Hell hath no fury like an Ebola virus out of control

Sunday, September 28, 2014
By Paul Martin

by Andy Sechler
Aljazeera.com
September 28, 2014

This week the United Nations Security Council called the Ebola outbreak in West Africa “a threat to international peace and security” and passed an emergency resolution, the first regarding health since the AIDS epidemic. It asked for $1 billion in aid to be directed toward the outbreak. According to the World Health Organization, there are currently 5,843 cases and 2,803 deaths attributed to the epidemic, which appears to be accelerating rapidly. On Tuesday the Centers for Disease Control and Prevention projected that Liberia and Sierra Leone could have 1.4 million cases by January if the epidemic is left unchecked.

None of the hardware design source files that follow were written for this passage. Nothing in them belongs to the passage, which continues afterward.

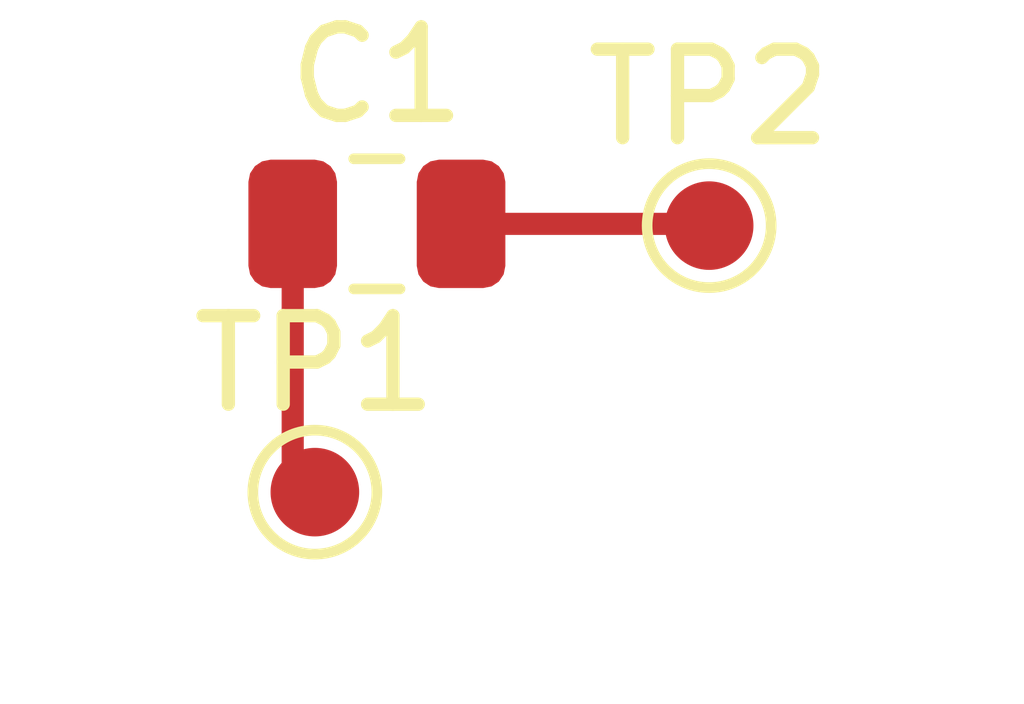
<source format=kicad_pcb>
(kicad_pcb (version 20201220) (generator pcbnew)

  (general
    (thickness 1.6)
  )

  (paper "A4")
  (layers
    (0 "F.Cu" signal)
    (31 "B.Cu" signal)
    (32 "B.Adhes" user "B.Adhesive")
    (33 "F.Adhes" user "F.Adhesive")
    (34 "B.Paste" user)
    (35 "F.Paste" user)
    (36 "B.SilkS" user "B.Silkscreen")
    (37 "F.SilkS" user "F.Silkscreen")
    (38 "B.Mask" user)
    (39 "F.Mask" user)
    (40 "Dwgs.User" user "User.Drawings")
    (41 "Cmts.User" user "User.Comments")
    (42 "Eco1.User" user "User.Eco1")
    (43 "Eco2.User" user "User.Eco2")
    (44 "Edge.Cuts" user)
    (45 "Margin" user)
    (46 "B.CrtYd" user "B.Courtyard")
    (47 "F.CrtYd" user "F.Courtyard")
    (48 "B.Fab" user)
    (49 "F.Fab" user)
    (50 "User.1" user)
    (51 "User.2" user)
    (52 "User.3" user)
    (53 "User.4" user)
    (54 "User.5" user)
    (55 "User.6" user)
    (56 "User.7" user)
    (57 "User.8" user)
    (58 "User.9" user)
  )

  (setup
    (pcbplotparams
      (layerselection 0x00010fc_ffffffff)
      (disableapertmacros false)
      (usegerberextensions false)
      (usegerberattributes true)
      (usegerberadvancedattributes true)
      (creategerberjobfile true)
      (svguseinch false)
      (svgprecision 6)
      (excludeedgelayer true)
      (plotframeref false)
      (viasonmask false)
      (mode 1)
      (useauxorigin false)
      (hpglpennumber 1)
      (hpglpenspeed 20)
      (hpglpendiameter 15.000000)
      (psnegative false)
      (psa4output false)
      (plotreference true)
      (plotvalue true)
      (plotinvisibletext false)
      (sketchpadsonfab false)
      (subtractmaskfromsilk false)
      (outputformat 1)
      (mirror false)
      (drillshape 1)
      (scaleselection 1)
      (outputdirectory "")
    )
  )


  (net 0 "")
  (net 1 "Net-(C1-Pad2)")
  (net 2 "Net-(C1-Pad1)")

  (footprint "TestPoint:TestPoint_Pad_D1.0mm" (layer "F.Cu") (at 159.9296 92.4126))

  (footprint "TestPoint:TestPoint_Pad_D1.0mm" (layer "F.Cu") (at 164.3796 89.4026))

  (footprint "Capacitor_SMD:C_0805_2012Metric" (layer "F.Cu") (at 160.6296 89.3826))

  (segment (start 161.5796 89.3826) (end 164.3596 89.3826) (width 0.25) (layer "F.Cu") (net 1) (tstamp 3e70f885-a73d-4bbf-a68a-a39b697c71b7))
  (segment (start 164.3596 89.3826) (end 164.3796 89.4026) (width 0.25) (layer "F.Cu") (net 1) (tstamp e568212e-6f57-4dff-8022-edd68a93ff37))
  (segment (start 159.6796 92.1626) (end 159.9296 92.4126) (width 0.25) (layer "F.Cu") (net 2) (tstamp 717720ca-a281-4020-a858-078507aeb51d))
  (segment (start 159.6796 89.3826) (end 159.6796 92.1626) (width 0.25) (layer "F.Cu") (net 2) (tstamp a5bdd525-2cd5-43bd-85b9-a8afe3680e63))

)

</source>
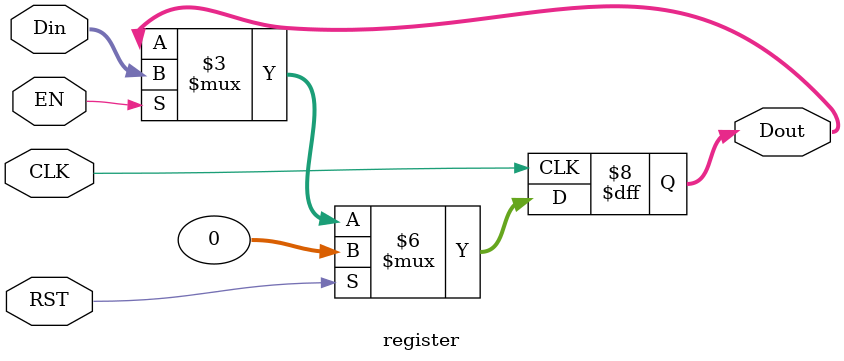
<source format=v>
`timescale 1ns / 1ps



module register#(parameter WL = 32)
                (input CLK, RST, EN, 
                 input [WL-1:0] Din,
                 output reg [WL-1:0] Dout);
always@(posedge CLK) begin
    if (RST == 1) Dout <= 0; // active high reset
    else if (EN) Dout <= Din;
    end

endmodule

</source>
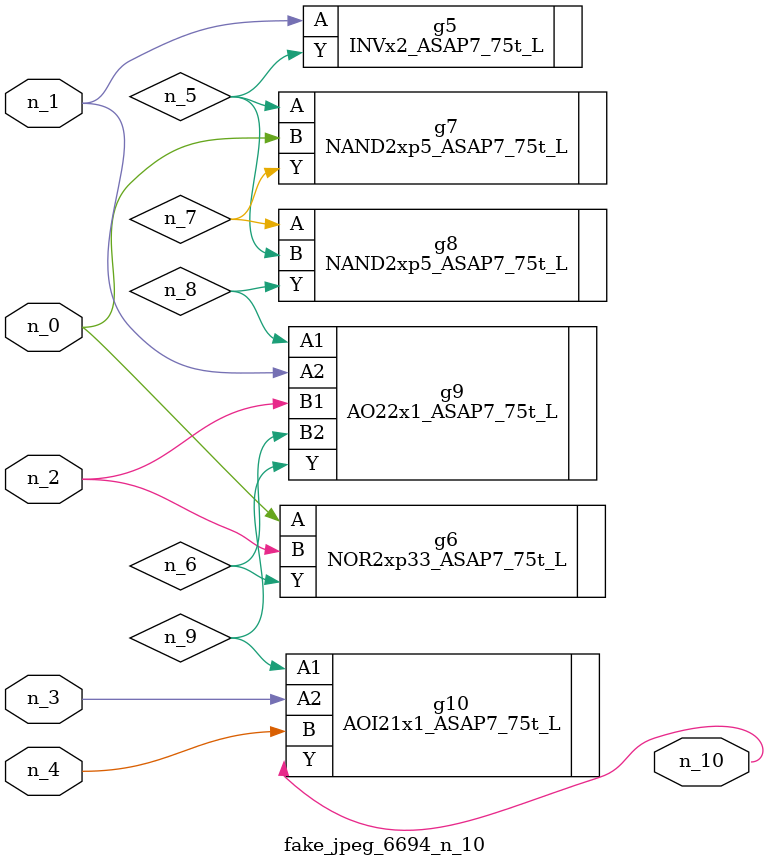
<source format=v>
module fake_jpeg_6694_n_10 (n_3, n_2, n_1, n_0, n_4, n_10);

input n_3;
input n_2;
input n_1;
input n_0;
input n_4;

output n_10;

wire n_8;
wire n_9;
wire n_6;
wire n_5;
wire n_7;

INVx2_ASAP7_75t_L g5 ( 
.A(n_1),
.Y(n_5)
);

NOR2xp33_ASAP7_75t_L g6 ( 
.A(n_0),
.B(n_2),
.Y(n_6)
);

NAND2xp5_ASAP7_75t_L g7 ( 
.A(n_5),
.B(n_0),
.Y(n_7)
);

NAND2xp5_ASAP7_75t_L g8 ( 
.A(n_7),
.B(n_5),
.Y(n_8)
);

AO22x1_ASAP7_75t_L g9 ( 
.A1(n_8),
.A2(n_1),
.B1(n_2),
.B2(n_6),
.Y(n_9)
);

AOI21x1_ASAP7_75t_L g10 ( 
.A1(n_9),
.A2(n_3),
.B(n_4),
.Y(n_10)
);


endmodule
</source>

In the case of Liberia, where the majority of cases have been — 3,022 cases, with 1,578 deaths — the epidemic has paralyzed and terrorized both patients and caregivers. This, in combination with high numbers of health care workers afflicted, has, understandably, destabilized the health system, with reports of facilities closing, decreased utilization of health services and even a measles outbreak where vaccinations have been halted.

Why has Liberia’s health care system been unable to contain Ebola? Imagine throwing a gallon of gasoline on a forest baked dry from a 14-year drought and then setting it ablaze: This is Ebola in Liberia. An inferno burns out of control in a chronically vulnerable health system that is ill equipped to tackle this acute crisis, with little assistance thus far from the international community.

Before the first case of Ebola crossed into Liberia from Guinea in early 2014, Liberia was one of the most challenging places in the world to receive quality health care. Fourteen years of brutal civil war had devastated the nation’s health care infrastructure, causing 90 percent of its health care workforce to flee and 80 percent of its health facilities to shut down. At the time of the peace accord in 2003, there were just 50 doctors serving a population of 4 million, leading to some of the worst maternal and child health statistics in the world; 1 in 8 women there die from childbirth complications.